By Beth Lawrence

and Dave Russell


The Jackson County Board of Commissioners heard a presentation Oct. 29 on steps the school system is taking to keep students safe.

Jake Buchanan, assistant superintendent of Jackson County Schools, updated commissioners on the progress of upgrades to security of area schools.

Plans to improve safety in schools was twofold, Buchanan said. The work was broken into two segments to be more cost efficient.

“One was for additional personnel,” he said. “The commissioners generously funded those six additional student support specialists; that has been a tremendous, tremendous addition to our schools. The second part of that was actually doing some capital improvements to our buildings, four buildings in particular because their design really did not make single entry point feasible.”

Physical upgrades will be required at Smoky Mountain High School, Fairview Elementary, Smokey Mountain Elementary and Blue Ridge School and Early College. The buildings needed construction to make single entry point feasible.

“All the research shows that is the direction that schools need to move to help increase safety,” Buchanan said.

He has written grants and applied for state funds for additional safety equipment like swipe card access at certain locations within each building to allow for internal movement.

“We’ll have the ability to limit times of when people can come and go and turn off somebody’s pass instantly,” Buchanan said. “For youth sports – we can turn them on for Saturday but turn them off for Monday morning.”

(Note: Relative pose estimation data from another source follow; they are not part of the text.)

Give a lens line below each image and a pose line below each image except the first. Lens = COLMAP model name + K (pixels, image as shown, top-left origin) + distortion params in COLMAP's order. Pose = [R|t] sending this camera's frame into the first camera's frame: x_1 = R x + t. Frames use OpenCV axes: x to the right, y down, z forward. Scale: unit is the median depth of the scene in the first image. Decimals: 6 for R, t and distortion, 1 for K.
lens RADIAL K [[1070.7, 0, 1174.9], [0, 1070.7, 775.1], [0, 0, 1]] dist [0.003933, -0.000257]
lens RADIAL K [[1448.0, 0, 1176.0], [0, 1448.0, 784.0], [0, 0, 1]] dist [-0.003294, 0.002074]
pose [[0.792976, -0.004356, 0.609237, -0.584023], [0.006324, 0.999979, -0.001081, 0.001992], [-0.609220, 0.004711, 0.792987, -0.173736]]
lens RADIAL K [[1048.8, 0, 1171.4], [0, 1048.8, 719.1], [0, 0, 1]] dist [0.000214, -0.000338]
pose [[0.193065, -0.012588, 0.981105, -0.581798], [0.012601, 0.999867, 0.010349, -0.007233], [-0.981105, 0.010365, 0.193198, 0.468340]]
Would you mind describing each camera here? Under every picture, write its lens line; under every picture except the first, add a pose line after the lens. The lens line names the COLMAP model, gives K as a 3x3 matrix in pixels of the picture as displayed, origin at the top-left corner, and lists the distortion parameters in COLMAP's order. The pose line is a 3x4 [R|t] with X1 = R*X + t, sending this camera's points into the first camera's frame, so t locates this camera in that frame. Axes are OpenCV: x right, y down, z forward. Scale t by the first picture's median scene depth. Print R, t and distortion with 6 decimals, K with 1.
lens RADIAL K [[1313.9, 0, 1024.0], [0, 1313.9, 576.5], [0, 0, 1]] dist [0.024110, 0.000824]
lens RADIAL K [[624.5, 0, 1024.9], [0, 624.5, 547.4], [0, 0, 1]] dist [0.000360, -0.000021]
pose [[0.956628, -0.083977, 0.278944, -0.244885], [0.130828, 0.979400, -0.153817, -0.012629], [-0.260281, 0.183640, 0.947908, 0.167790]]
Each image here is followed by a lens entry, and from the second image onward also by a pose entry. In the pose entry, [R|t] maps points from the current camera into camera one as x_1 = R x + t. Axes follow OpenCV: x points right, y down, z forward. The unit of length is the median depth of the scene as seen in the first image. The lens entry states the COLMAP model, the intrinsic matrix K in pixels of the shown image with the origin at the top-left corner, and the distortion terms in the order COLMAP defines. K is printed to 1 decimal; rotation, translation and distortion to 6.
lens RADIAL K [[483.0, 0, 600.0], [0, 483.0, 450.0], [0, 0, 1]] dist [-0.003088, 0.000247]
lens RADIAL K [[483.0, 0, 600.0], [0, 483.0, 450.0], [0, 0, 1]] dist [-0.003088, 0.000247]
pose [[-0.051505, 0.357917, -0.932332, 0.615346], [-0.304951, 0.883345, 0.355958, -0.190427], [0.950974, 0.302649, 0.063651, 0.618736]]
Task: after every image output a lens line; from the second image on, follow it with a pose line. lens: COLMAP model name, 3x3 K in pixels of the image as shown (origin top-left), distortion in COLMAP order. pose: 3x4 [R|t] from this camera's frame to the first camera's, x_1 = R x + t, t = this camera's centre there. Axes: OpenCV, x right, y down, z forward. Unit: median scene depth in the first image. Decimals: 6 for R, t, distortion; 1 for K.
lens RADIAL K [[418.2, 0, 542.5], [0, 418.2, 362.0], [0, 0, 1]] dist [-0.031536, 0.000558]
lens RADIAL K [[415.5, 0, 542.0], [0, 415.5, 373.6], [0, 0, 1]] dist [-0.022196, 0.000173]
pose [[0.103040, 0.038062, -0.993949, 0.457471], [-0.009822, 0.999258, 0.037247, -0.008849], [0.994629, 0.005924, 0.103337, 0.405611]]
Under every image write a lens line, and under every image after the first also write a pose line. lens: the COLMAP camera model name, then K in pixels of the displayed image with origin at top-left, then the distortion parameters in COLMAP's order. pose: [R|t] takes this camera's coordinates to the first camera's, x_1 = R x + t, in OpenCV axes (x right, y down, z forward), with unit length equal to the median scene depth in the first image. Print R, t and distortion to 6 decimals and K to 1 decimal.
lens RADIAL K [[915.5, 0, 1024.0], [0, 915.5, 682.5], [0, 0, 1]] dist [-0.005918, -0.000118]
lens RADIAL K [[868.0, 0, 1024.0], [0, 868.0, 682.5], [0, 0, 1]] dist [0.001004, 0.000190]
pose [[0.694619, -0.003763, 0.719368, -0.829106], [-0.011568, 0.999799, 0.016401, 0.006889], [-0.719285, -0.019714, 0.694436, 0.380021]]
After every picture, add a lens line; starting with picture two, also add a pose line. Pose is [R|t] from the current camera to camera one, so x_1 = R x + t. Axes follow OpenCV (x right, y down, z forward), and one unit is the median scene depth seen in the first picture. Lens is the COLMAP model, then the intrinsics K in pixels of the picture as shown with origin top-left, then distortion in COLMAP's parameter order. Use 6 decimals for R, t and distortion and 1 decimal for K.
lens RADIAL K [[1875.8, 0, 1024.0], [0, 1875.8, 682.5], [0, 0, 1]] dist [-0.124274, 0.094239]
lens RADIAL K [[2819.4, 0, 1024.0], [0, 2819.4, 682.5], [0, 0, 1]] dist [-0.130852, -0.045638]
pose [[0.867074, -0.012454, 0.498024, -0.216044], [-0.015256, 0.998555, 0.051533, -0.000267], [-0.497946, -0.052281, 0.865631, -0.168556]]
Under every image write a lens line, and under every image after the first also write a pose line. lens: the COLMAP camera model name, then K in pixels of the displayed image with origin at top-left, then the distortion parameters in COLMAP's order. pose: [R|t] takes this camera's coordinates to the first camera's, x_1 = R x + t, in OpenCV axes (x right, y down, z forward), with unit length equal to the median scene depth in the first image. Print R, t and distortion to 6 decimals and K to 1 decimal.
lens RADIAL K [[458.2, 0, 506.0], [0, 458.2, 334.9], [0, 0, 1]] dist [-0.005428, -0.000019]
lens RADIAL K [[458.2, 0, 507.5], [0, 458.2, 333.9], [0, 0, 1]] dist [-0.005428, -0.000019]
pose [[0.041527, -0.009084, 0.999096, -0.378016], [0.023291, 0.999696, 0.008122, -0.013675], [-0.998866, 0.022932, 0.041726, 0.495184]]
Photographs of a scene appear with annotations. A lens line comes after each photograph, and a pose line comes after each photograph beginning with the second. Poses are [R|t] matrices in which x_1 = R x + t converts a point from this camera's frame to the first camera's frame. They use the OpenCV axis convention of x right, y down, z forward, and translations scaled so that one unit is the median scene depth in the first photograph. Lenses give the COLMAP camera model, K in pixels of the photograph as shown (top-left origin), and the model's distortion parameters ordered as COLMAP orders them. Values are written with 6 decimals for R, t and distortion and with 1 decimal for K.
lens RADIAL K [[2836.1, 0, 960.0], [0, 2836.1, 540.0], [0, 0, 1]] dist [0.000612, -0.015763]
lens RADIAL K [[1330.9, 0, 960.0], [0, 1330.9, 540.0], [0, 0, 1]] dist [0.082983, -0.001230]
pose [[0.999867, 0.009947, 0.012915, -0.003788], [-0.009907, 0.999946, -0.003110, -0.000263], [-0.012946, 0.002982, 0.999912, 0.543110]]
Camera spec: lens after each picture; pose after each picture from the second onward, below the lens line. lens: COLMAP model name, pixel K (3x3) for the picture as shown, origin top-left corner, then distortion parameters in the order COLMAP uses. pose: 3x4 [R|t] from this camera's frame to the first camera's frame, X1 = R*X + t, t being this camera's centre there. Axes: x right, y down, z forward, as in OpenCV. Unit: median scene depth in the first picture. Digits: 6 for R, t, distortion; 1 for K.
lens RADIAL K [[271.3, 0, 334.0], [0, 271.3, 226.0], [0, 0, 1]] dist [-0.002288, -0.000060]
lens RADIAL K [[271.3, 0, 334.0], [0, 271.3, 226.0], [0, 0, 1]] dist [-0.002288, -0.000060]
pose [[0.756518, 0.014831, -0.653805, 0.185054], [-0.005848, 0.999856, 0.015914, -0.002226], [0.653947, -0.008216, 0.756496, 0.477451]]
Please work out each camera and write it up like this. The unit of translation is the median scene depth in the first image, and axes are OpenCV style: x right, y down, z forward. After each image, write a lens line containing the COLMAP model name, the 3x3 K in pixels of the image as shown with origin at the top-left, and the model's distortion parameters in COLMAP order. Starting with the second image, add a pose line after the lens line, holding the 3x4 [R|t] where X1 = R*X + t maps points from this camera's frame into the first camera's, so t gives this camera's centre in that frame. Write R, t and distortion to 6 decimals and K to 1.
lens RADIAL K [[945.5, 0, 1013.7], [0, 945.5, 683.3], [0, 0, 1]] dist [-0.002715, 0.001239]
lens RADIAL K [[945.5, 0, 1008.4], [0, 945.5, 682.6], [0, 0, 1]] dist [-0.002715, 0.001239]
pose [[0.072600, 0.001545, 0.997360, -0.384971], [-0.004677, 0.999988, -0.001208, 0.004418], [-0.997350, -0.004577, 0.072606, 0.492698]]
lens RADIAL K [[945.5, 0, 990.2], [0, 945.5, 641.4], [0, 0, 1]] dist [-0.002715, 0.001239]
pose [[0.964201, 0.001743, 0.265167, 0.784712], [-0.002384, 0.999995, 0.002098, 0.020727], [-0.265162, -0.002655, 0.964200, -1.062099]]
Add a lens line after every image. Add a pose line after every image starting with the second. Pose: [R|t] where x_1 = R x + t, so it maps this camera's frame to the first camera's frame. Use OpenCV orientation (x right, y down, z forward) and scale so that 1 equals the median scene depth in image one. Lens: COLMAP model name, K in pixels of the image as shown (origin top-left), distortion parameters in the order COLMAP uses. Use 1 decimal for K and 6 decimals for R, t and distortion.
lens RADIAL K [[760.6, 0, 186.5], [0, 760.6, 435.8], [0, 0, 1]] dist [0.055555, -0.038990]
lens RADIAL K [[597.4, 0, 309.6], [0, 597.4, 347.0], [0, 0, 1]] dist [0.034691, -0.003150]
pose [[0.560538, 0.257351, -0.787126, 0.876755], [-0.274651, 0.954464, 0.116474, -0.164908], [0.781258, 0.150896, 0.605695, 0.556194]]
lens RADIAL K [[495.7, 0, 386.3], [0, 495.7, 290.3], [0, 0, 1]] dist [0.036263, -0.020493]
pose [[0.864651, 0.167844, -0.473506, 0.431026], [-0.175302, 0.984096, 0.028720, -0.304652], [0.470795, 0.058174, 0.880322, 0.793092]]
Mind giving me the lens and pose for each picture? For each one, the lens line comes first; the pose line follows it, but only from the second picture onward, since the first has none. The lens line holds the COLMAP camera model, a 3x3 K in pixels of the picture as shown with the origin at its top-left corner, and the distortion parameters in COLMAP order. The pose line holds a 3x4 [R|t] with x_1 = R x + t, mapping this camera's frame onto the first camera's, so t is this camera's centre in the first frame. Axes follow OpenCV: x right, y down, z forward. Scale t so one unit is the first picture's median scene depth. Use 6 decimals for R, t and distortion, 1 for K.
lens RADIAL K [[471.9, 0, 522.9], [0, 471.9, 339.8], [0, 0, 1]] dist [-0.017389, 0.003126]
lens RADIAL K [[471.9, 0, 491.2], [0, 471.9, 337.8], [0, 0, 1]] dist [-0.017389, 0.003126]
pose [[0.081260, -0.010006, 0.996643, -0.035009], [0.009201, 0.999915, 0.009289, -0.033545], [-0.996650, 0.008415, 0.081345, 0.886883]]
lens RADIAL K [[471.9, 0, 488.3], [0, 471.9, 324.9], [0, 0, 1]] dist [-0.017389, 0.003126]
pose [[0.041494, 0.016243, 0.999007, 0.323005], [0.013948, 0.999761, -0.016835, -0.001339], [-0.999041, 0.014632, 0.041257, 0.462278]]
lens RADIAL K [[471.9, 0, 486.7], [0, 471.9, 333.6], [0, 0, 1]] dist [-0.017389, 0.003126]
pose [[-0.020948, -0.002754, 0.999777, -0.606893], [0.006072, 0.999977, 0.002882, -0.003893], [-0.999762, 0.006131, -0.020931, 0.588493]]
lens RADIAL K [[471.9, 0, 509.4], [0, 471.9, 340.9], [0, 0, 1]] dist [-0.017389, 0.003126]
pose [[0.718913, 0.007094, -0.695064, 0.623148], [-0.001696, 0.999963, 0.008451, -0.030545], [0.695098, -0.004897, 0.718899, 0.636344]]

Architect John Cort of Asheville has designed plans for the four campuses that would create a single entryway and harden the remainder of the buildings to outside access.

The project consisted of creating a “large number of walls,” moving other entries and making sure the structures were still Americans with Disabilities Act compliant.

“Those have gone through all of the approval levels,” Buchanan said. “We met for the better part of a year with local law enforcement, emergency management, fire chiefs and a great deal with code enforcement to develop these plans.”

The plans were submitted to the N.C. Department of Insurance and Department of Public Instruction for final approval. Feedback and questions about designs were sent to Cort, who will clarify any questions about parts of the design.

As it stands, Cort believes the project should be able to go out for bid on Dec. 2 with a possible 18-month construction timeline.

A completion date could be hampered by the way the bidding is set up, Buchanan said.

“One of the things that complicates it a little bit is the fact that it’s on four different campuses,” he said. 

“We will set the bid process up so that if one company wanted to do all four, if one company wanted to do Fairview and Smoky Mountain High School because of the proximity, if somebody just wanted to put a bid in on Blue Ridge or just on Smokey Mountain Elementary, so a little bit of multiple ways that bid goes out so we can capture the best bid that we can for the project.”

Another component of the improvements is how activity in and around schools is monitored. To that end 134 additional cameras will be added to those already in place on school properties.

“For real-time information but also to aid in law enforcement so that when things do happen, hopefully things never happen, that we have that documentation there for use for legal action,” Buchanan said.

The cameras and software chosen have some of the most up-to-date technology available. The system has the ability to recognize weapons and can differentiate between a long barreled gun and an umbrella. It will also send out automatic alerts to necessary staff and law enforcement.

The cameras are being separated out of the construction part of the job to keep costs down.

Jackson County school staff have been trained to install the camera systems eliminating the need for contractors or subcontractors or to have the architect handle the job, Buchanan said.

Six new counselors were brought aboard, Superintendent Kim Elliott said Friday.

“As soon as the funds became available from the commissioners, we hired six student support specialists,” she said. “Their job is for the social and emotional well-being of students and to help with counseling and crisis intervention.”

The ideal is one counselor for every 250 students, a goal the school system has now met and exceeded, she said.

The new counselors were placed in Smoky Mountain High School, Fairview Elementary, Cullowhee Valley Elementary, Scotts Creek Elementary and Blue Ridge, along with a district behavior specialist who serves all schools.

Each school now has a school resource officer, with the exception of Smoky Mountain High School, which has two.

“We are extremely fortunate because we are the only system in the western part of the state that I know of that has an SRO at each school and two at its traditional high school,” she said.

“I do not think we would be as far along as we are without grant assistance and the commissioners’ assistance. Our school board feels strongly about the safety of our students. We have a great plan. Let’s hope we don’t have to use it.”